Прием «дяди и тети», впервые использованный в «Сожжены» (написано в 1952 году, опубликовано в 1961-м), позволяет Слуцкому превратить непостижимую катастрофу в прочувствованную личную реальность. Более того, в результате ее коллективное еврейское измерение делается лишь ощутимее. Мне представляется, что этот подход Слуцкий позаимствовал у Сатуновского, в поэзии которого, как верно отмечает В. Иванив, «воспоминание о дядях» выводит их жизнь и смерть из линейного времени, чтобы ненадолго «воскресить», а потом резко «погрузить» обратно в состояние мемориального небытия [Иванив 2005].
Поэту известно, что его дяди и тети убиты, однако говорит он о них так, будто они еще живы: «Отягощенный родственными чувствами, / Я к тете шел, / чтоб дядю повидать». Ощущение родства – проявление еврейской сентиментальности – переносит жертв в вечную юдоль жизни, но процесс этот тут же обрывает упоминание неизбежной реальности («Я не нашел ни тети и ни дяди»), которая становится особо ощутимой, когда местные жители – неевреи произносят «в землю глядя»: «Сожжены». В последней строфе поэт переводит эту реальность в мемориальное измерение, составляя первый свой каталог катастрофы, всеобъемлющий в нравственном, а теперь еще и в генеалогическом плане: «Все сожжено: пороки с добродетелями / И дети с престарелыми родителями. / А я стою пред тихими свидетелями / И тихо повторяю: / “Сожжены…”». Почему же «свидетели» – местные жители – молчат? Почему смотрят в землю? Ответ таков: оставаясь в ходе войны молчаливыми наблюдателями, они не сделали ничего, чтобы предотвратить гибель своих соседей – евреев; теперь удел их – стыд. Способность Слуцкого говорить о жестокости (а здесь жестокость доведена до предела) нежестокими средствами совершенно очевидна. Кроме того, абсолютно ясно, что он не хочет выступать в роли судьи. Стихотворение напоминает смонтированный фильм: отдельные кадры (приезд в город, разговор с горожанами, их ответное молчание) выстроены так, чтобы служить неприкрытым укором тем, кто не вмешался. Повторяя слово «сожжены», лирический герой не только сообщает о глубине своего горя и признаёт свою неспособность вернуть мертвых к жизни, но и как бы заклинает молчаливых свидетелей, вводя их в вечный, неисцелимый ступор вины и позора[134]

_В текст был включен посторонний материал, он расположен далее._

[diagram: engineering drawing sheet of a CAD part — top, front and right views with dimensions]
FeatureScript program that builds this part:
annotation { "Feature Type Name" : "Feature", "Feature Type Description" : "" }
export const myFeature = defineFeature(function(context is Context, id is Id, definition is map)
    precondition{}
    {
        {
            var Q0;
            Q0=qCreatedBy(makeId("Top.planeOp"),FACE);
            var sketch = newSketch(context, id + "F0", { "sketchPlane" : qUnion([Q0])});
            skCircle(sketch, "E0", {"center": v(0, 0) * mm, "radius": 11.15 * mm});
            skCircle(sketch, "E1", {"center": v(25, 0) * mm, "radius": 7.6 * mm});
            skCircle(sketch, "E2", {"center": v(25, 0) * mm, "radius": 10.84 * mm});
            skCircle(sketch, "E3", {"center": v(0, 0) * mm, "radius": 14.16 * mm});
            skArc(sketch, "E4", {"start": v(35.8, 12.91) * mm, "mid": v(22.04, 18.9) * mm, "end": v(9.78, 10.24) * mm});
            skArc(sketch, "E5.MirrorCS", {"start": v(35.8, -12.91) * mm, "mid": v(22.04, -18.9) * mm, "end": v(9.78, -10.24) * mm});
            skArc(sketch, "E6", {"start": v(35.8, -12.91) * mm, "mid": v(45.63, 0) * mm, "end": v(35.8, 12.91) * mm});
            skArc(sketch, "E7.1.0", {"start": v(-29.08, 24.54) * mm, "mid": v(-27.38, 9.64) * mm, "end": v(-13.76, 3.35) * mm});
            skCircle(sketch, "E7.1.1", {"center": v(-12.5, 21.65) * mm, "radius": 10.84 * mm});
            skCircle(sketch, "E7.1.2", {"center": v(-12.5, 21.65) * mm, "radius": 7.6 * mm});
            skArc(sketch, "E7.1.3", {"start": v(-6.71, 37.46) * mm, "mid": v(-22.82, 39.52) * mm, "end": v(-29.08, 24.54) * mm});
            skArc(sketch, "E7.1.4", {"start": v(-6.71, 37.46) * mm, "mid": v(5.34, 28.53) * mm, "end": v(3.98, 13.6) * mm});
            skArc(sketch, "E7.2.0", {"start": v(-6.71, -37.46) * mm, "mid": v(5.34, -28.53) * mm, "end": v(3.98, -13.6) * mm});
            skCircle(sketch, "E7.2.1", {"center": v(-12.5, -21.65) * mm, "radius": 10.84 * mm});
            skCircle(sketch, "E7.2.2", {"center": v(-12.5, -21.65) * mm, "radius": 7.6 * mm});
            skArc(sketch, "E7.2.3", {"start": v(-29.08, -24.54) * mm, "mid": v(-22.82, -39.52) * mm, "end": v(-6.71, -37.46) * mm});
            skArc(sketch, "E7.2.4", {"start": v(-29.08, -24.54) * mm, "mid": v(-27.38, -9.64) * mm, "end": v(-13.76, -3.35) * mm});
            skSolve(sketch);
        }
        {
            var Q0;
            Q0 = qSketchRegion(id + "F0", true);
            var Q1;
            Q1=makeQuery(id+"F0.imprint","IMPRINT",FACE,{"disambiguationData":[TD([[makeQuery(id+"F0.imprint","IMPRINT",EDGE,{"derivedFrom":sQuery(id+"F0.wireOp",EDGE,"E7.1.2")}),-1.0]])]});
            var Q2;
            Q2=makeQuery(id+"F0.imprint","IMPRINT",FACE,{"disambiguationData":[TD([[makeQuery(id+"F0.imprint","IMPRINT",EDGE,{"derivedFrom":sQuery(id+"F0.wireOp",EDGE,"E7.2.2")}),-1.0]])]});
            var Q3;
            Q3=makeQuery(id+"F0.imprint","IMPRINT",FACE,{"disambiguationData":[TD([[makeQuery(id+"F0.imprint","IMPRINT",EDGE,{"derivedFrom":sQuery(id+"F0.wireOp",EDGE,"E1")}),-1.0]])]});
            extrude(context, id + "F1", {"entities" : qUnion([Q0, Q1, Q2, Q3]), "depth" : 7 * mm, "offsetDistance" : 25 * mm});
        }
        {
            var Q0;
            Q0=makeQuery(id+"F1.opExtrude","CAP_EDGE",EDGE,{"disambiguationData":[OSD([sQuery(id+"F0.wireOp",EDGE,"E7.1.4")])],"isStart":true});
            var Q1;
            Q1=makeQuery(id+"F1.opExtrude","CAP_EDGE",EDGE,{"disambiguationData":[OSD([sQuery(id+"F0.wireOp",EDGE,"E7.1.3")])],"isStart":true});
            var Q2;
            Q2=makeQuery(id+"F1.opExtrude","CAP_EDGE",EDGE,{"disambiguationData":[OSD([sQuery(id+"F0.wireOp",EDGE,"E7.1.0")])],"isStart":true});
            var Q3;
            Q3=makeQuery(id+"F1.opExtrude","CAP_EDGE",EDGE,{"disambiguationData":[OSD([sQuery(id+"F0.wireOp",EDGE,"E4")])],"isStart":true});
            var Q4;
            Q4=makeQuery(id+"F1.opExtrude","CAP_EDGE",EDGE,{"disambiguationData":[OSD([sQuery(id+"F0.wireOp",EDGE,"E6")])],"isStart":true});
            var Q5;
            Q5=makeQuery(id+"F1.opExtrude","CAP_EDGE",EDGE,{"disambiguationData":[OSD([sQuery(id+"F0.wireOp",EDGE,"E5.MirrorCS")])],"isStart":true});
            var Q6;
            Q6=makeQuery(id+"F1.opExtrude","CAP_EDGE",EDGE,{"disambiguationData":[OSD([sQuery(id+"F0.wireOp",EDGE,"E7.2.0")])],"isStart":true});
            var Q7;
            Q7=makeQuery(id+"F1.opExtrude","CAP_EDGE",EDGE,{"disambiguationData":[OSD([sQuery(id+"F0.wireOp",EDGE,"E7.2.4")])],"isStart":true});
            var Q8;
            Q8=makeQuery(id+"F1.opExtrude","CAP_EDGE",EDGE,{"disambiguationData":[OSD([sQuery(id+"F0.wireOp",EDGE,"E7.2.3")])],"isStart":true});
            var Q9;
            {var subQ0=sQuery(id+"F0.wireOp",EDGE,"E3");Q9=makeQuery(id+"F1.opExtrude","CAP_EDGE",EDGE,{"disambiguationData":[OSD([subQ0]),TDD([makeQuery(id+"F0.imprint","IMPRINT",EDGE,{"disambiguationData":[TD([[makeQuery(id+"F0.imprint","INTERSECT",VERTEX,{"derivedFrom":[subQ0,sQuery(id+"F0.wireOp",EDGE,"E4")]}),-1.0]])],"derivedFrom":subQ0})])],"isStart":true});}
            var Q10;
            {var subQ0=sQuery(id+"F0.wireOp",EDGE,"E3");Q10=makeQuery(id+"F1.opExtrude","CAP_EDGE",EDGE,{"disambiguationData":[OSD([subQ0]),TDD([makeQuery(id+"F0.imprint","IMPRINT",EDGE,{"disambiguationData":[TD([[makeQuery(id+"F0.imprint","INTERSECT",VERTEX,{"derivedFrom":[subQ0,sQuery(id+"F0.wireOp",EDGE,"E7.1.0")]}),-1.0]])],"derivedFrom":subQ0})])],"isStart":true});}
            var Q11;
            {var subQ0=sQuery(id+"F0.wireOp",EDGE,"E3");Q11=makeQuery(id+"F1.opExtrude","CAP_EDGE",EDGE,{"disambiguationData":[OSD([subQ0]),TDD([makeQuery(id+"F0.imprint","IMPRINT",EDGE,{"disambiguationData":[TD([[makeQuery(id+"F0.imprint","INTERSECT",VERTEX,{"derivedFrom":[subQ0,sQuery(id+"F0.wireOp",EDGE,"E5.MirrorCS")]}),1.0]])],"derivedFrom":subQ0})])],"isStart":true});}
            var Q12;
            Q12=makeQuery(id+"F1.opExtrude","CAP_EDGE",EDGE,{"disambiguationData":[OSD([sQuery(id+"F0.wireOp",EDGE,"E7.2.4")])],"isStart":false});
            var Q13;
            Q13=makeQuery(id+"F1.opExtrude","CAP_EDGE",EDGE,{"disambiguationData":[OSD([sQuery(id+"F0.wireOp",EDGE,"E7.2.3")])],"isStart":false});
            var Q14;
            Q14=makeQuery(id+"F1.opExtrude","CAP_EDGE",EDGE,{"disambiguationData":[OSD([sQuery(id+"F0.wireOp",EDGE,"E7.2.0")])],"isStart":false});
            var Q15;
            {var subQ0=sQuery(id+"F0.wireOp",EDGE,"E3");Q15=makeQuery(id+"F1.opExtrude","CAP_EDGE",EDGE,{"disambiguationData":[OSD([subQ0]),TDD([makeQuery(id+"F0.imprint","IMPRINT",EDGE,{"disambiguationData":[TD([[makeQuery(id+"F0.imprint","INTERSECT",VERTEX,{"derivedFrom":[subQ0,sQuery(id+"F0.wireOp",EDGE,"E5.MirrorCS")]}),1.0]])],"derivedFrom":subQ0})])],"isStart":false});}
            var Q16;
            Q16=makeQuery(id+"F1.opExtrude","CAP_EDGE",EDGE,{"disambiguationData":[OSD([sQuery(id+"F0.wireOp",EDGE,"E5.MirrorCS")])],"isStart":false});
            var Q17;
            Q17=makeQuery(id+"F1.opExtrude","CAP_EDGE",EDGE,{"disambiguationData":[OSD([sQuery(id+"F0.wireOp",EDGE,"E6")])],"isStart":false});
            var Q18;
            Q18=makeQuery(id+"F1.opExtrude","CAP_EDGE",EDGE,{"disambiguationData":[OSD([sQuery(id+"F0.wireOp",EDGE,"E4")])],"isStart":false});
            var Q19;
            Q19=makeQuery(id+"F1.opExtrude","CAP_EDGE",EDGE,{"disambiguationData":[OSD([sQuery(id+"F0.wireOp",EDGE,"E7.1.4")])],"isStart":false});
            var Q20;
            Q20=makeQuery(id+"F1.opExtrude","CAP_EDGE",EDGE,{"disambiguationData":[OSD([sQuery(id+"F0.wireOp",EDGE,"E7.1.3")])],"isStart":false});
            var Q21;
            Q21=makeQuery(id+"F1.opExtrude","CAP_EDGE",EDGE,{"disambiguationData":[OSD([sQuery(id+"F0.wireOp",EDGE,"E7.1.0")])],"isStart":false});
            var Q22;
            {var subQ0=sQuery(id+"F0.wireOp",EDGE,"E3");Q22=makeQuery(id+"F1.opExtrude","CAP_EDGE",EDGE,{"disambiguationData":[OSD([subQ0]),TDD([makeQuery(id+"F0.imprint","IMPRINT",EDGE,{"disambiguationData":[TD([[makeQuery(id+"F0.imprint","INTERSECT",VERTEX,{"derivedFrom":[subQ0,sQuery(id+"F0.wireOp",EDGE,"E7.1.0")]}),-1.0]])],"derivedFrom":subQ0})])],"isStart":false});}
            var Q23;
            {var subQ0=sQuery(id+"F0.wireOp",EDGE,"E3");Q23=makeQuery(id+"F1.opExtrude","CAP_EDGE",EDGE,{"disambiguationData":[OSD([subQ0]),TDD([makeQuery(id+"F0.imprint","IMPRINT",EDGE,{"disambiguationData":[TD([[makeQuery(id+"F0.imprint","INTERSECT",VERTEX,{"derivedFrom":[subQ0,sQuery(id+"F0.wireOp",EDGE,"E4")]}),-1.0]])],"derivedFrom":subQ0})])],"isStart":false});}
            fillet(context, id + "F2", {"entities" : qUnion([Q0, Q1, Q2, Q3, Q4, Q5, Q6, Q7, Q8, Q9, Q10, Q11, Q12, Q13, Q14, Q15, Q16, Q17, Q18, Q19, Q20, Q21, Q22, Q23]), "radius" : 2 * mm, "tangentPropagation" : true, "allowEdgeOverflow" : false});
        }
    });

.Самое известное стихотворение Слуцкого о холокосте, «Как убивали мою бабку», расширяет троп «дядей и тетей». Оно начинается с вопроса: «Как убивали мою бабку?», на который поэт дает подробный ответ, почти невыносимый в графичности изложения бесчеловечных фактов, поскольку Слуцкого интересуют не только факты, но и процесс. Как указывает О. И. Дарк, рифма «так» («Мою бабку убивали так») и «танк» («Подошел танк») совершенна. Всех обреченных евреев вывозят на окраину города, чтобы расстрелять, и не испытывает страха только бабка поэта – она кроет немцев матом и грозит им именем своего внука, который сражается на фронте. В последней строфе она погибает гордой смертью – не как жертва, а как бунтарка: «Пуля взметнула волоса. / Выпала седенькая коса, / и бабка наземь упала. / Так она и пропала» [Слуцкий 1991b, 2: 30]. В этом она радикально отличается от остальных евреев, истощенных и «бледных от предсмертной тоски»; она гордится своим внуком –
В стихотворении показаны два типа неевреев: 1) немцы и некоторые украинцы, их пособники и 2) остальные жители города, которые полностью на стороне бабки («Из каждого окна / шумели Ивановны и Андреевны, / плакали Сидоровны и Петровны: / – Держись, Полина Матвеевна! / Кричи на них! Иди ровно! – / Они шумели: / – Ой, що робыть / З отым нимцем, нашим ворогом! – / Поэтому бабку решили убить, / пока еще проходили городом»). Это – крестный путь, пройденный вспять и сокращенный. Христа бьют и оскорбляют на пути на Голгофу, бабку же поддерживают и подбадривают. Опять же Дарк прав: Слуцкий это подбадривание подает в несколько циничном ключе, поскольку из него не проистекает никакой физической поддержки. Здесь нет молчаливых свидетелей из «Сожжены», только громогласная толпа простых людей[135]
. Это стихотворение – описание неудавшегося карнавала, каким он показан у Бахтина: немцы продолжают творить насилие невозбранно. Слуцкий пытается смягчить неприкрытую иронию этих строк, направленную на таких крикливых бунтарей, сосредоточивая внимание на одной героине – непримиримой старухе-еврейке, более чем подходящей на роль персонажа советской мемориальной поэзии.